21 tales, of the famous, not-so-famous and the once-famous-and-now-forgotten. 21 stories of travel, in the days before maps, GPS, before international health insurance, before UN safe zones.
21 very different men and women, who undertook their journeys for a myriad of different reasons. Some were planned, some thrust upon them. Some of the travellers survived, some did not. Eight women are featured, mainly Western women (presumably because in those times they had greater access and freedom to travel than their Eastern sisters), and their stories are more remarkable as it was then relatively unheard of that a woman would undertake the kinds of challenges that these women did.
The author groups her tales to each of the land masses (e.g. Africa), and then tries to keep the various related tales within a historical timeline. Starting with the exodus from Africa in pre-history, for example, the author moves to the “father of history” Herodotus in the 5th century BC and his Egyptian adventures, then to the Portuguese slavers, and European explorers.
Eurasia and Scandinavia “begin” with the travels of the cultured Arab ibn Fadlan, and his invaluable (to us) eye-witness account of the early Rus/Vikings/Varangians as they fought and traded in tenth century Byzantium. Women travellers feature prominently here, having two of the eight female heroine stories. I shall forever have the image of Gladys Aylward walking the Trans-Siberian railroad, surrounded by howling wolves. Different generation indeed….
The Med and the Middle East stories are of two men I had never heard of, Daniel and Rabban, and one I have, Montaigne. Daniel wanted to travel to the Holy Land from Ukraine, and had to rediscover the routes himself, as no-one previously had written down their experiences (or else the writings were lost). There was no communication network, so he had to forge his own. Rivers were his main mode of transport, and travellers were exposed to various bandits and natural barricades. Rabban Sauma, a monk under Kublai Khan, left Mongolia also to find the Holy Land. However, his journey proved to be more convoluted and eventful, lasting a full twelve years, and is worthy of a book in its own right.
Central Asia and India are seen through three sets of eyes, two female and one male. The male was an ascetic monk, the women a born rebel in Belgian Alexandra David-Neel [First foreign woman to enter Lhasa] and also an author of numerous books, and a British woman who chose evangelisation in 1901 China [Boxer Rebellion!] over marriage.
South East Asia and the Pacific introduced me to 17th century Matsuo Basho, possibly the greatest of all Japanese Haiku poets. (His story inspired me to look up his verse on PoemHunter – some is just sublime). There is also the sneaked-in story of the female poet Abutsu-ni, who lived 400 or so years earlier. The inspiring Isabella Bird travels to reclusive Japan in the late 19th Century – an impressive feat for a woman suffering with a painful spinal defect, and the impetuous Marianne North began her famous world collection of flowers and other botanical species, as well as her paintings. We finish with the Scot Robert Louis Stevenson, as he travelled across the Pacific, not knowing if he ever would return to Scotland.

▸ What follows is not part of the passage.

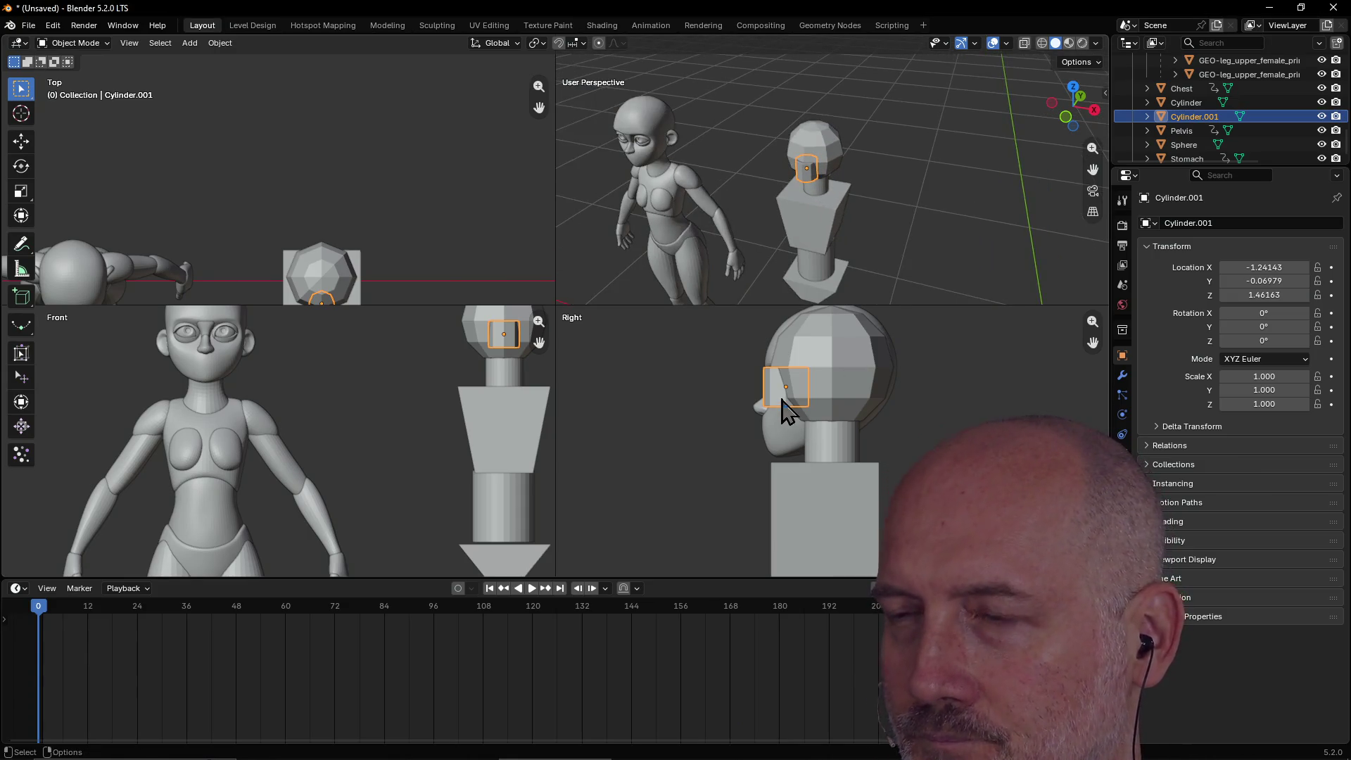
middle_drag(857, 292, 836, 133)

Finally, the Americas. South and North are represented, with voyages through the Amazon, Latin America and the crossing of the continental US on a penny farthing bike.
What I Liked:
- The variety. There were a lot of stories and people I had never heard of, and I loved getting to travel with them. These people were, mostly unknowingly, living history, and giving us a view of a vanished world, and a more personal slant on what we would know as general historical fact (e.g. 19th century China).
- The research was excellent, and I thought the author made the structure of the book very easy to read. It can be read straight through, as I did, or the reader can dip in and out, as I plan to do many times in the future.
- The sense of the world being bigger then than now, fresher and more full of marvel, compared to the jaded tourist traps of today. For me, these books just drive home again how different our ancestors were to us, even those living a bare 100 years ago. I feel that, if they had had the technology available to them that we have, they would have long since colonised the stars!
What I Didn’t Like:
- Not enough stories!!! The author could, I’m sure, have put in another 100 narratives, and each would be different.
It is always humbling to read of such ordinary people doing such extraordinary things, without the means and support available that we have. The pace of life is inevitably quicker now, but the richness of experience that some of these people had cannot be bought. Who today would travel by cart across the Gobi desert? Could we really aspire to twice circumnavigating the world like Ida Pfeiffer, and collecting over 2,000 specimens each time?
The author brings the characters to life, and has drawn on numerous sources to ensure historical accuracy, as far as possible. This is a truly fantastic read, which gives colour to every period of history it covers. I really liked this, and thoroughly recommend it.
Thanks to the author who gave me a pdf of this book, in return for an honest and objective review.